Select Committees vs Overview and Scrutiny

Last updated:31 March 2010

Huw Yardley
Clerk, Communities and Local Government Committee
House of Commons

As the “link man” for the House of Commons Committee Office with our colleagues in local government overview and scrutiny, I have recently started attending, when I can, meetings of the County and Unitary Councils Officer Overview and Scrutiny Network.

These meetings are regularly attended by our colleagues from over the fence in the Department for Communities and Local Government, who tell us what they can (which frustratingly often isn’t much) about the most recent developments in Government thinking on overview and scrutiny.

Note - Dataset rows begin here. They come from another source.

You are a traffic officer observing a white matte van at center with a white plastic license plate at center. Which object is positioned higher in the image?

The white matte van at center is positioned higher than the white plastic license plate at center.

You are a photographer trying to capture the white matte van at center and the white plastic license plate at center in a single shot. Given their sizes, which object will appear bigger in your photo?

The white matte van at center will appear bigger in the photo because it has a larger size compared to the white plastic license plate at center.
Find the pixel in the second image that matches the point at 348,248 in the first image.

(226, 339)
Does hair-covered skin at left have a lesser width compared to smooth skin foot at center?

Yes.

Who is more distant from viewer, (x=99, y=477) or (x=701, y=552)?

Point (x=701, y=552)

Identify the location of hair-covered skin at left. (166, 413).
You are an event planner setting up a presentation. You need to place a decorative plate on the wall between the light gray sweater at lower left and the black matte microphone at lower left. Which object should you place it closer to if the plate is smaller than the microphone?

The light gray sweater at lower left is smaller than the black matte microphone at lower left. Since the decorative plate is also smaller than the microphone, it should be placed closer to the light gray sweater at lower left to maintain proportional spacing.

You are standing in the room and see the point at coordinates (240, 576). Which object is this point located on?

During one recent such session—and particularly during the discussion and questions afterwards—I found myself listening with growing incredulity to the exchanges going on. “When will you be completing the guidance on this?”, colleagues asked. “How do you suggest that we go about that?” “What will the procedures be for doing the other?”
Eventually, I could restrain myself no longer. I put up my hand and caught the facilitator’s eye. I explained my astonishment at the nature of the questions being asked and the apparent slavish reliance on explanation, guidance, instruction, direction from CLG. “Why”, I asked, “don’t you just get on with it?”.

Of course all I demonstrated in so doing was my own lack of appreciation of the nature of the job which you do and the huge differences in the context of the work of local government overview and scrutiny committees, on the one hand, and Parliamentary select committees, the model on which O&S was originally based, on the other.

Over the next few weeks—assuming, as we all are, a 6 May general election—I and a number of colleagues from the House of Commons Committee Office (along with one or two from Hansard and the Library) will be attempting to redress this lack of understanding and appreciation by spending some time working with you in various local authority overview and scrutiny teams around England.

There should be much to be gained for both sides through this arrangement. The House of Commons is not such a stuffy, hide-bound organisation as the outside world likes to think we are. Difficult though it may be for you to imagine, there is much dynamism and creativity going on here! But, especially for a career House employee such as myself (thirteen years down, twenty-seven to go), the opportunity to see how other organisations work, how they go about things, and how they organise themselves, and to understand the very different restraints and conventions which apply to their work, will, I hope, prove invaluable in improving the way we do our jobs. But there should be more than that, too. We hope to get an insight into:

  • The local impact of the policies we scrutinise at national level;
  • How other public sector scrutineers work;
  • How the business of scrutiny operates in local authorities – committees, task and finish panels, other formal and informal bodies;
  • How scrutiny works when it has to rely on “soft” power to get its work done;
  • How scrutiny operates when it is quite low profile, struggling to make its voice heard in the locality;
  • How scrutiny works (and doesn’t work) with other local scrutineers – police authorities, probation boards, NHS Local Involvement Networks etc;
  • How local scrutiny grapples with issues with which we are already familiar: demonstrating its effectiveness, getting Members involved, gathering and evaluating evidence, and dealing with political issues which may threaten to derail inquiries.

And for those of you who have been kind enough to offer to host me and my colleagues, I hope that there will be more in it than just an extra pair of hands (valuable though I know that is in itself). We should bring a knowledge of national government policy and practice, certainly, and an understanding of the workings of Parliament, which may—or may not!—help you to appreciate the welter of initiatives and directions which rain down on you from those sources. But we may also bring some useful thoughts on being an independent scrutiny service, free of ties to the Executive; on the value of an approach based on holding that executive to account—as opposed to a policy development/policy overview approach; and, to return to where I started, on the freedom of deciding, with and for your Committee, what you want to do, and getting on and doing it in the way which suits the Committee best, without having to adhere to guidelines or checklists.

Not all of what we learn from each other will be transferable. The political, legal and cultural contexts in which we each operate are very different, and will remain so. But I and my colleagues are looking forward to finding out about those differences, to sharing our experiences, and to coming back not just with some ideas about how we can do our jobs better, but also with a better understanding of scrutiny and accountability at a local level. Look out for later e-digests, and see how we got on.